Text segment ▸

# Microfilter



## 3-fity (Nov 1, 2002)

How often are the people with this option actually changing the filter, and how often do you use your AC.


----------



## ALTYHOLIC (Oct 19, 2002)

I think Nissan has deemed the microfilter as one of those
"standard" options. Every new Altima I've seen on the lot 
has it in there!

Anyways, I'm changing mine at 25k miles.


----------



## Gollum (Dec 8, 2002)

Make sure you get the right part. I went to the dealer and asked for the filter (My dealer recommended at 15,000 mile service), and they gave me the wrong one. 

Also, part of the paperwork that came with the car was about the filter and had a picture of it - it was a picture of the one I bought - the wrong one!

FYI - I'm not at 30,000 miles and still haven't changed it. Plan to soon.


----------



## Guest (Jan 20, 2003)

26k on mine never changed it- I might... but no sign of needing AC at any time soon around here.


----------



## jayman9207 (Nov 20, 2002)

Nissan recommends that you change it at your 15,000 service check-up. It is under the "preferred maintenance" schedule in your service manual.

Data records ▸
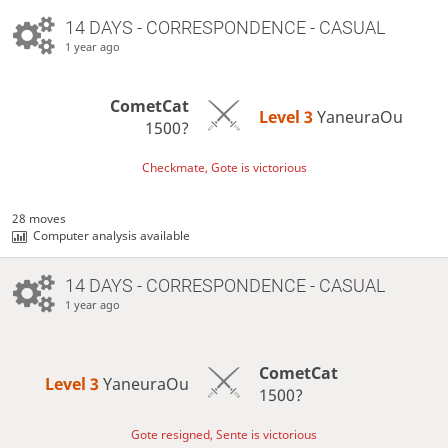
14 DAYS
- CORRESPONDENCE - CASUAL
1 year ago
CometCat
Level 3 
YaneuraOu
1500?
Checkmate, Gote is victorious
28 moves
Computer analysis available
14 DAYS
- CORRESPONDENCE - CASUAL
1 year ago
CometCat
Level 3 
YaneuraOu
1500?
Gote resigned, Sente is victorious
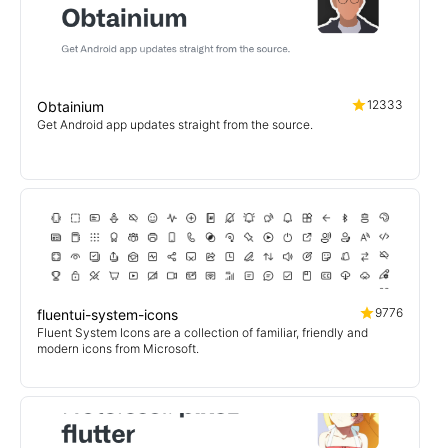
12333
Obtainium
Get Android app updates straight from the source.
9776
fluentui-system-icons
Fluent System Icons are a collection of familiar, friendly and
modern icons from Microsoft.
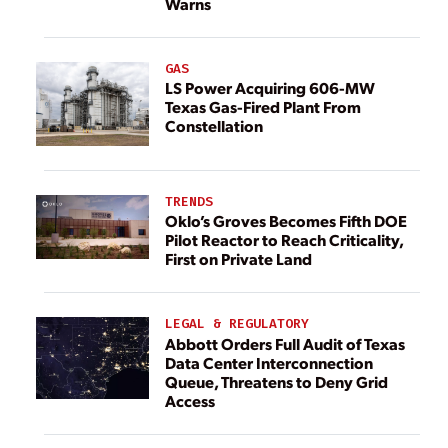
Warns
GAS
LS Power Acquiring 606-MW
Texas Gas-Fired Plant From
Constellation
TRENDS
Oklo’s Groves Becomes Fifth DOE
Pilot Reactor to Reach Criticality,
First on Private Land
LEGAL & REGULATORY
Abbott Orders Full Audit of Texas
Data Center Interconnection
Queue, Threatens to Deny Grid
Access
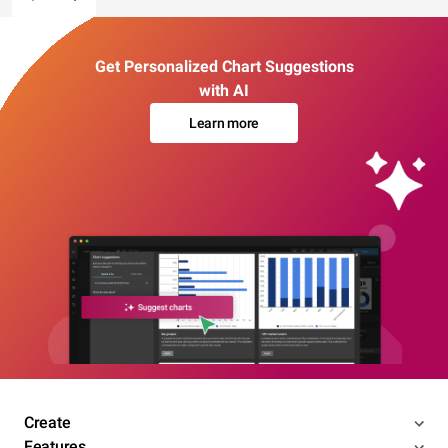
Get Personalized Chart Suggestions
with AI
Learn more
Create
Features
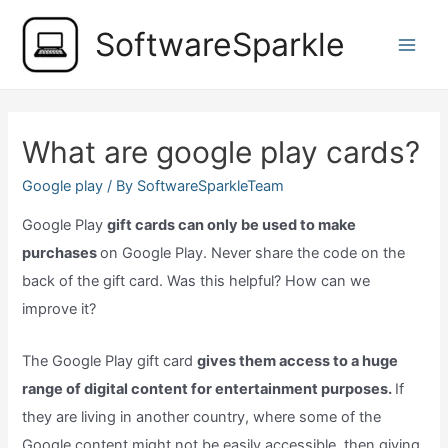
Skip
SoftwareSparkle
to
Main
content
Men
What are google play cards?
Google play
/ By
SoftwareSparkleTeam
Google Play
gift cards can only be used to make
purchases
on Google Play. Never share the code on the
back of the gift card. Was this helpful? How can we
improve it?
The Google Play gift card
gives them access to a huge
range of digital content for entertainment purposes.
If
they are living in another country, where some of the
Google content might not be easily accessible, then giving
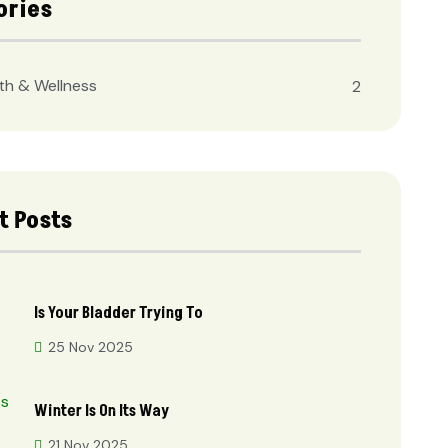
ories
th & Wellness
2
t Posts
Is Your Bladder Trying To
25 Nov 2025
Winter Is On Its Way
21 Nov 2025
* * *
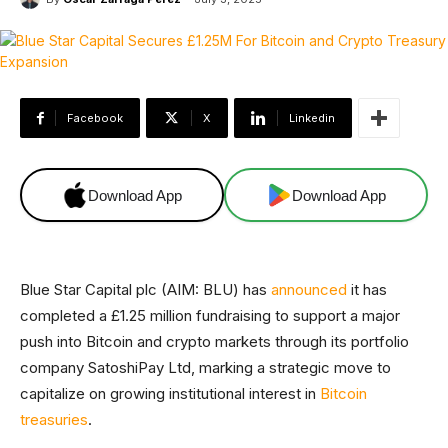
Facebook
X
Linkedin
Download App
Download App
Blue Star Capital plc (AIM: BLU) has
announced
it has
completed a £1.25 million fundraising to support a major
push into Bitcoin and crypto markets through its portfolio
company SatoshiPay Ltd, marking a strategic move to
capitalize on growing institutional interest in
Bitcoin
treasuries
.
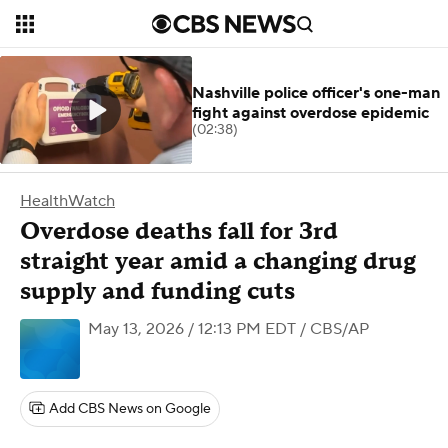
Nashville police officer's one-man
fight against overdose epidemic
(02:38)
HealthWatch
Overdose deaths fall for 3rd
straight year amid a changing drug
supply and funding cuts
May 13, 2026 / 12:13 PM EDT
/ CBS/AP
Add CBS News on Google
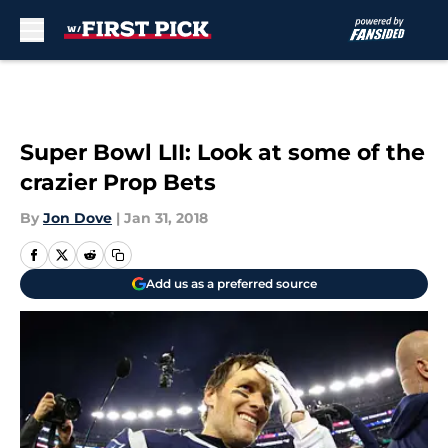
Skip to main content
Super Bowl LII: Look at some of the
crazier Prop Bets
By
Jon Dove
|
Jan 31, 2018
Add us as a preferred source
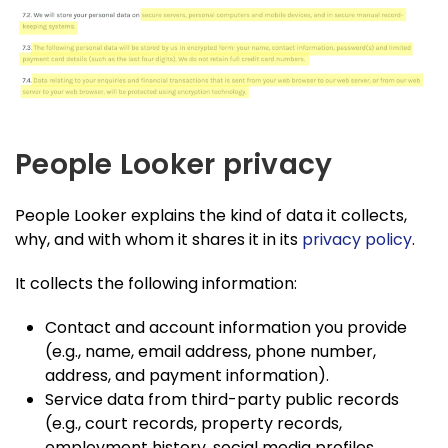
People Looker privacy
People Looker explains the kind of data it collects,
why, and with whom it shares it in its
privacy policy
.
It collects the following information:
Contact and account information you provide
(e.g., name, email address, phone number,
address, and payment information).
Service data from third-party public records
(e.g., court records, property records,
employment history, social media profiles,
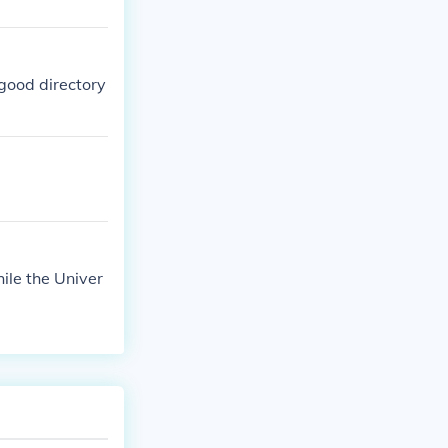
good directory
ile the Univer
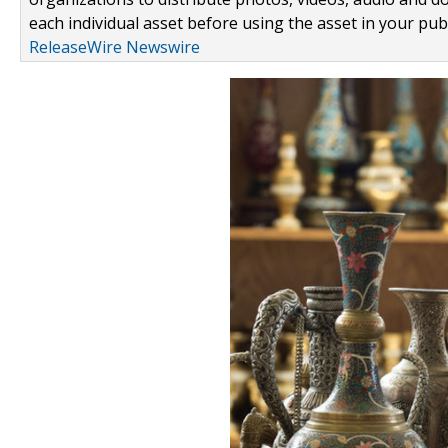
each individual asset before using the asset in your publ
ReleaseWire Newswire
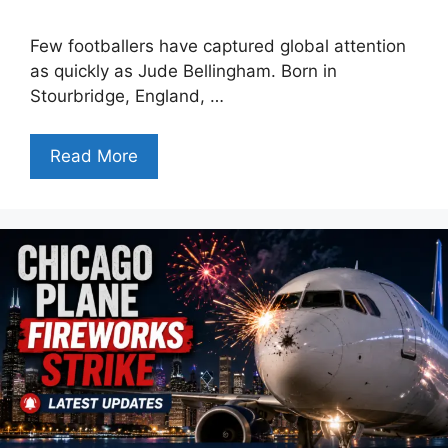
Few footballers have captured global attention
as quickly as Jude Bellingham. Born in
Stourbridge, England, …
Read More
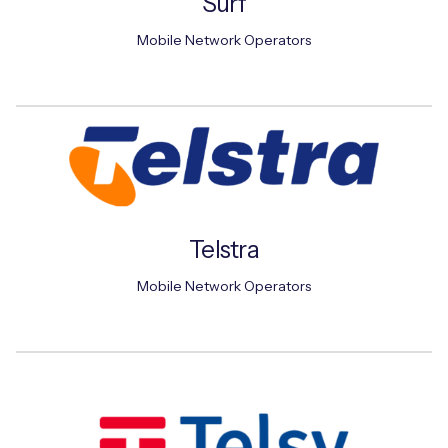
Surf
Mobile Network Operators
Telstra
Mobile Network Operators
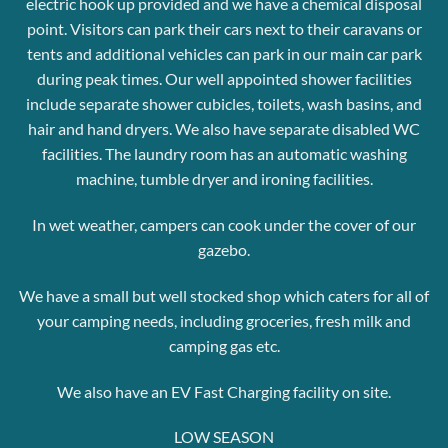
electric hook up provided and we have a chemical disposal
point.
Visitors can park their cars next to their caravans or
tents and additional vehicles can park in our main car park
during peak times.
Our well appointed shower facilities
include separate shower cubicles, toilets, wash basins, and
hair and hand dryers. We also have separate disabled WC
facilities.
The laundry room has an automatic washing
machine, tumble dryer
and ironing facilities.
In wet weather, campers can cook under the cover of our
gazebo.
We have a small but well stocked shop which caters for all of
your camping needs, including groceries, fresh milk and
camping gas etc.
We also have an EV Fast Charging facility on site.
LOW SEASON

Job ▸
Write out the passage from the microfilter thread that runs from "## 3-fity (Nov" up to and including "it in there!", keeping every word and mark unchanged.

Reply to the task ▸
## 3-fity (Nov 1, 2002)

How often are the people with this option actually changing the filter, and how often do you use your AC.


----------



## ALTYHOLIC (Oct 19, 2002)

I think Nissan has deemed the microfilter as one of those
"standard" options. Every new Altima I've seen on the lot 
has it in there!